Serbian Christmas classic — sour-cabbage leaves wrapped around pork, beef, and rice, slow-braised with smoked ribs.
Sarma is the dish that defines Serbian winter feasts — Christmas Eve, Slava, and weddings would not be complete without it. Sour-cabbage leaves (kiseli kupus) from whole heads fermented for six weeks in brine are wrapped around a filling of minced pork and beef, short-grain rice, paprika, and a heavy dose of caramelized onion. The rolls are layered into a tall earthenware pot with smoked pork ribs, knuckle, or kobasica sausage tucked between, then slow-simmered for three to four hours so the smoke perfumes every leaf and the rice swells until tender. Sarma is always made a day ahead — it must rest overnight for the flavors to settle, and is reheated next day with a final 30 minutes of gentle bubbling. Served with crusty bread, mashed potato, or fresh cornbread (proja), and a glass of šljivovica.
Serves 8
Carefully separate the leaves from the sour cabbage head, keeping them whole. Trim the thick central vein flat so they roll easily. Rinse briefly if very salty; otherwise leave as is — the brine seasons the filling.
Heat lard in a wide pan. Sweat chopped onions over medium heat for 12 minutes until soft and golden. Add garlic, cook 1 minute, then stir in sweet and smoked paprika off the heat. Cool.
Combine pork, beef, raw rice, cooled onion mixture, black pepper, and a small pinch of salt (the cabbage is already salty). Mix thoroughly by hand for 2 minutes until tacky.
Place a leaf vein-side down. Spoon a generous tablespoon of filling near the stem end. Fold sides in, then roll tightly into a cigar. Tuck the open end inward with a finger. Repeat — you should make 20–24 rolls.
Line the bottom of a tall heavy pot with shredded cabbage trimmings. Arrange a layer of rolls seam-side down. Tuck in smoked ribs and pieces of knuckle/sausage. Continue layering rolls and smoked meat, finishing with cabbage trimmings on top. Add bay leaves.
Pour in cold water just to cover the rolls. Press a small heatproof plate on top to keep rolls submerged. Bring to a gentle simmer, then drop heat to low.
Cook at a barely-there bubble for 3 to 3.5 hours, never boiling hard (it tears the rolls). Halfway through, taste the broth and adjust seasoning.
In a small pan, heat 1 tbsp lard, whisk in flour and 1 tsp paprika to make a quick roux. Whisk a ladle of broth into it, then pour back into the pot. Simmer 15 more minutes to thicken the liquid into a silky sauce.
Ideally cool overnight in the fridge. Reheat gently the next day for 30 minutes. Serve 3 rolls per person with smoked meat, broth, and bread.
Use whole-head fermented sour cabbage from a Balkan or Polish deli — bagged sauerkraut is not the same; it tears and lacks the right tang.
Pack the rolls tightly upright in the pot like cigars in a box — gaps cause unrolling.
Never skip the overnight rest if you have time — sarma genuinely tastes twice as good on day two.
Vojvodina style — add 100 g smoked bacon dice to the filling.
Lighter version — substitute half the pork with minced turkey thigh.
Add a handful of dried plums between layers for a Šumadija touch.
Refrigerates beautifully 5 days and improves with age. Freezes well 3 months. Reheat covered on low with a splash of water.
Sarma entered the Balkans through the Ottoman court in the 16th century, originally meaning 'wrapped' in Turkish.
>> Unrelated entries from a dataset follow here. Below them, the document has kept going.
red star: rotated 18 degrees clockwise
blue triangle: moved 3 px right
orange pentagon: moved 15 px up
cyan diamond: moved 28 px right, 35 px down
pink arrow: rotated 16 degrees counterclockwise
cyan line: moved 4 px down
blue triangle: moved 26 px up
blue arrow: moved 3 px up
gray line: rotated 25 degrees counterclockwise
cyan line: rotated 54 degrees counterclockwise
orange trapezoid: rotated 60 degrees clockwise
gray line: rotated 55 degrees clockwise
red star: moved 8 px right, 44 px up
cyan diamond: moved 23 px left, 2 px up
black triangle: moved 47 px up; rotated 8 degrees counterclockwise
Serbs adapted it to use locally fermented sour cabbage instead of grape leaves, and it became the central dish of the Slava feast — the Serbian Orthodox patron-saint celebration unique to Serbia.
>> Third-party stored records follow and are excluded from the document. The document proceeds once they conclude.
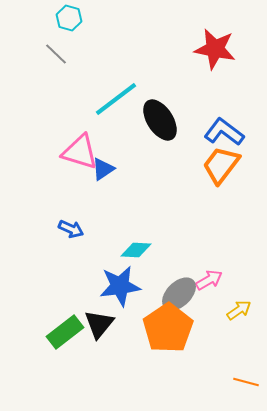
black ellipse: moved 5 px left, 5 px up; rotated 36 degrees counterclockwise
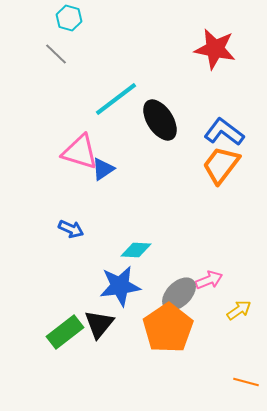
pink arrow: rotated 8 degrees clockwise
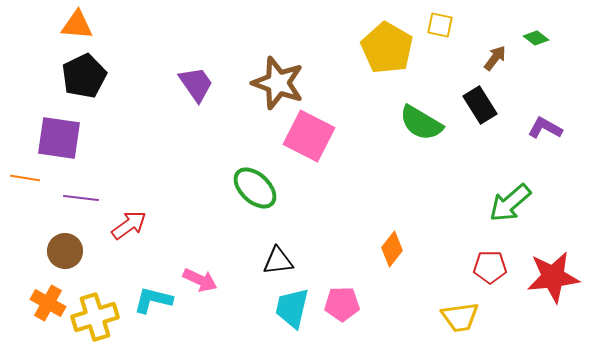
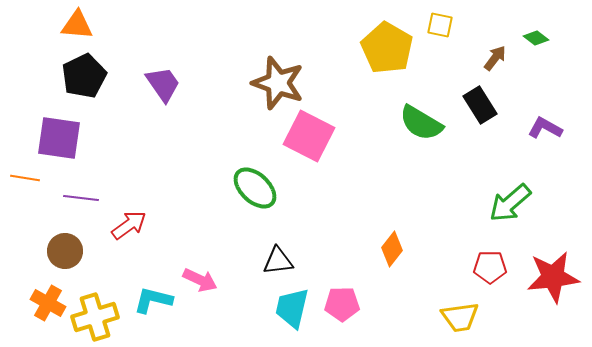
purple trapezoid: moved 33 px left
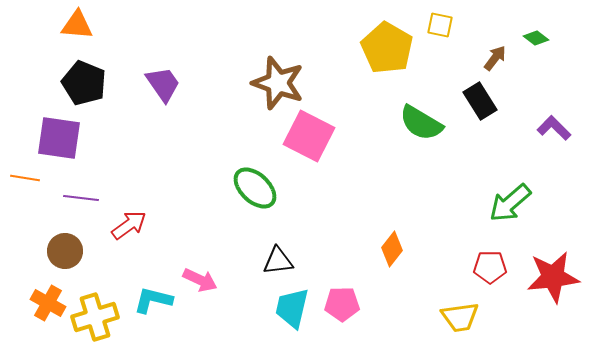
black pentagon: moved 7 px down; rotated 24 degrees counterclockwise
black rectangle: moved 4 px up
purple L-shape: moved 9 px right; rotated 16 degrees clockwise
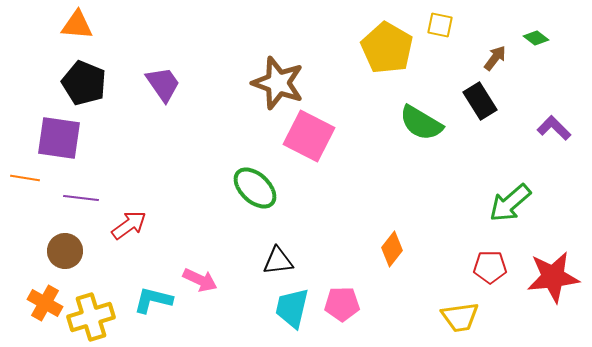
orange cross: moved 3 px left
yellow cross: moved 4 px left
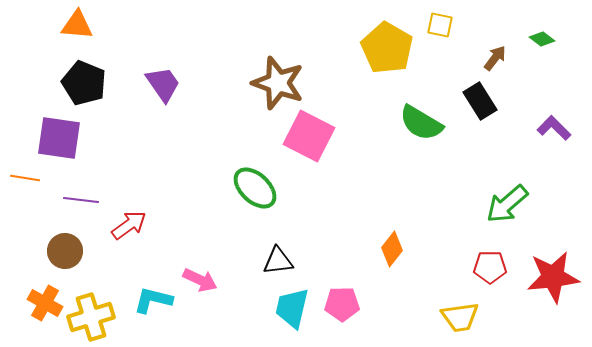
green diamond: moved 6 px right, 1 px down
purple line: moved 2 px down
green arrow: moved 3 px left, 1 px down
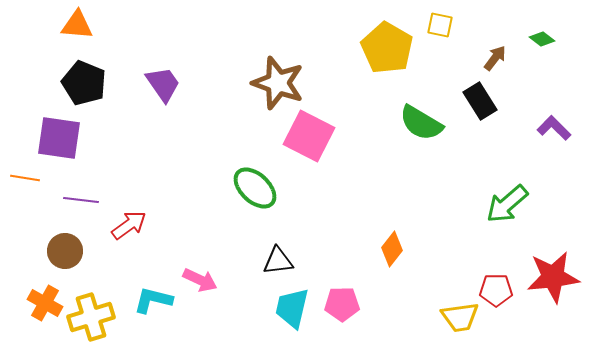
red pentagon: moved 6 px right, 23 px down
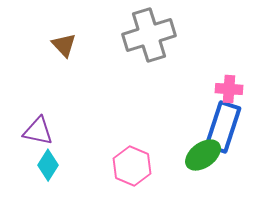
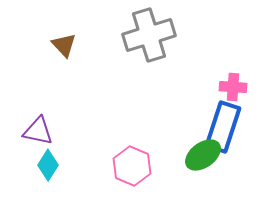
pink cross: moved 4 px right, 2 px up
Polish, Balkan, or Russian delis from autumn through spring. They're sold whole in vacuum bags or loose from brine barrels. Bagged shredded sauerkraut will not work for rolling.
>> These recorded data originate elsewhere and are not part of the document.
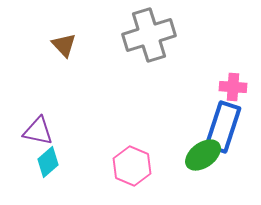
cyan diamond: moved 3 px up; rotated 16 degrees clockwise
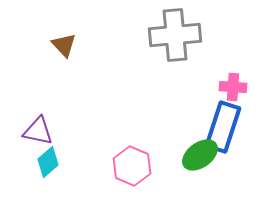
gray cross: moved 26 px right; rotated 12 degrees clockwise
green ellipse: moved 3 px left
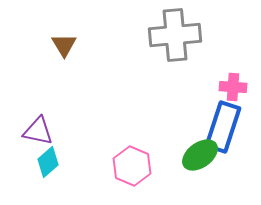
brown triangle: rotated 12 degrees clockwise
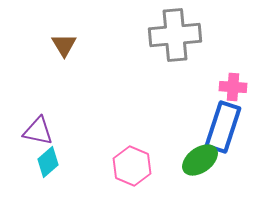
green ellipse: moved 5 px down
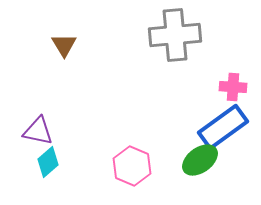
blue rectangle: rotated 36 degrees clockwise
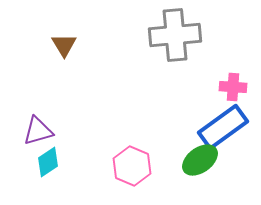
purple triangle: rotated 28 degrees counterclockwise
cyan diamond: rotated 8 degrees clockwise
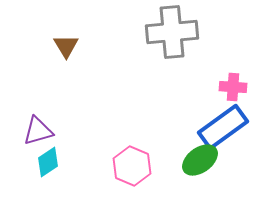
gray cross: moved 3 px left, 3 px up
brown triangle: moved 2 px right, 1 px down
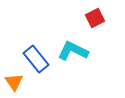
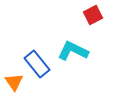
red square: moved 2 px left, 3 px up
blue rectangle: moved 1 px right, 5 px down
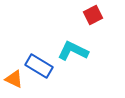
blue rectangle: moved 2 px right, 2 px down; rotated 20 degrees counterclockwise
orange triangle: moved 3 px up; rotated 30 degrees counterclockwise
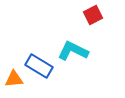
orange triangle: rotated 30 degrees counterclockwise
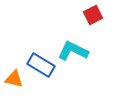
blue rectangle: moved 2 px right, 1 px up
orange triangle: rotated 18 degrees clockwise
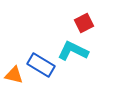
red square: moved 9 px left, 8 px down
orange triangle: moved 4 px up
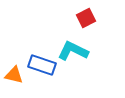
red square: moved 2 px right, 5 px up
blue rectangle: moved 1 px right; rotated 12 degrees counterclockwise
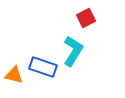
cyan L-shape: rotated 96 degrees clockwise
blue rectangle: moved 1 px right, 2 px down
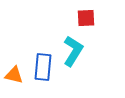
red square: rotated 24 degrees clockwise
blue rectangle: rotated 76 degrees clockwise
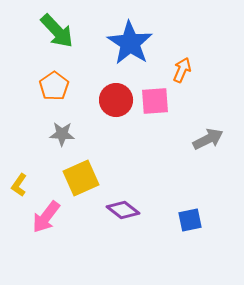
Either you boiled too aggressively (the rolls tightened and water couldn't penetrate) or you used not enough liquid. Top up with hot water mid-cook and simmer gently.
You can, but the smoke is the soul of Serbian sarma. At minimum add 1 tsp smoked paprika and a piece of smoked bacon — without smoke it becomes generic stuffed cabbage.